One thought which runs through my brain while reading all of Wilder’s books is that she must be very, very intelligent. Her writing is not dumbed-down and she manages to use her own previous experience in the medical field to write material which is interesting as fiction, but which also is informative to a reader.  I read a wide variety of material and I really am drawn to that which challenges me, rather than simply turning pages to finish. Wilder writes for a smart audience.

Here is an example of the level of intellect found throughout the novel:

But the threats to twenty-first-century man can rarely be solved by fighting or fleeing. Rather than dissipating through extreme physical exertion, these hormonal and neurochemical products are built up over time and can be toxic. The consequences of severe stress and adrenal exhaustion over prolonged periods of time can be fatal, leading to the belief that stress is considered one of the top contributors to the leading causes of death in the twenty-first century, heart disease and stroke, cancer.

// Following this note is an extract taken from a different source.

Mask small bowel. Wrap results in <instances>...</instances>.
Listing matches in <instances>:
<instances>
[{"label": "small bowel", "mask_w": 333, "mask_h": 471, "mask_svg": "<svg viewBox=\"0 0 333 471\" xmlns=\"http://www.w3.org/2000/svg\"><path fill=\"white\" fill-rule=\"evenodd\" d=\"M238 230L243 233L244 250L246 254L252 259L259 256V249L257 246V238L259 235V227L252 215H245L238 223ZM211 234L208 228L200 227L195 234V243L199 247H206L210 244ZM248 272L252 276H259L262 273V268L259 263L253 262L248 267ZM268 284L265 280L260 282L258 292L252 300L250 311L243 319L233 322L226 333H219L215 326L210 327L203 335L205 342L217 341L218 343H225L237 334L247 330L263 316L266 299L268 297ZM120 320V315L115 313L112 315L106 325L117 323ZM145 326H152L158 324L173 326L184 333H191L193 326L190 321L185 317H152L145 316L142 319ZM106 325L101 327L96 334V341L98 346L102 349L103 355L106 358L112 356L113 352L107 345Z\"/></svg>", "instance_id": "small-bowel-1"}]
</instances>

The only thing I did not like, and I didn’t even realize it until the last chapter, is that one of my favorite characters didn’t get much time in this novel.  Max.  A Doberman. Yes, I missed the dog.

 

 

Six Seconds

by Rick Mofina

Finally, a benefit to an asthma attack followed by a round of insomnia inducing steroids – another book finished in a matter of days.  Healing brain is coming back online!  This was another bonus gift from the bookshelves of our newly purchased, fully furnished home.  “Six Seconds” by Rick Mofina became my constant companion while I laid awake trying to relearn how to breathe.  I loved this book.  twitter

I don’t know the previous home’s owners but this one intrigued me because as seen on the cover, it was not for sale and contained advance uncorrected proofs.  The final edition may be different than the story I am reviewing, but I was thoroughly captivated by the plot and characters. Written @2008, I also was intrigued by the behind the scenes glimpses into capturing terrorists as our world is now so entrenched with dangers from all corners.  If you’ve watched a ‘reality’ cooking show, and then been impressed that we ever get a table full of hot meals delivered simultaneously at a restaurant, that’s kind of what it felt like to see the inner workings of agencies on the task of protecting an international figure ripe for terrorist anger.  Yet, we see within our own 24 hour news cycles how quickly a terror cell is discovered when, from a distance, it seems highly unlikely perpetrators will be caught.

There are several main characters in “Six Seconds” which, in this case, helped move the story along and kept me interested.  From the Canadian Mountie detective, to the grieving American mother to the radicalized British mom who was central to the terrorist plot, I felt connected to each for very personal reasons.  Mofina writes in a way that he brings out the human-side of suffering, living with our own failed choices and acting out of desperation with seemingly little choice but to cope.  This is a skill few authors possess but which really work to bring “Six Seconds” from locations throughout the world, into my own brain.

This is a fast paced story which occurs in multiple locations including Iraq, California, Montana and includes enough detail that you can’t coast through while you read.  That was good, because I appreciate having to put some effort into a book without it feeling like effort.  One of the greatest compliments I can give an author is that while reading the story, I don’t want to step away from it.  This book was exactly that for me.  It didn’t matter which character was being featured in the current chapter I was reading; when I had to stop for sleep (very little) or life (a lot), I didn’t want to put it down.

Next step is to find more of Mr. Mofina’s writings and stock up.

I started a travel book journey across the US and, although this book takes place in many locations, I’m classifying it as Montana fiction since much of the story, and culmination, centers on that state.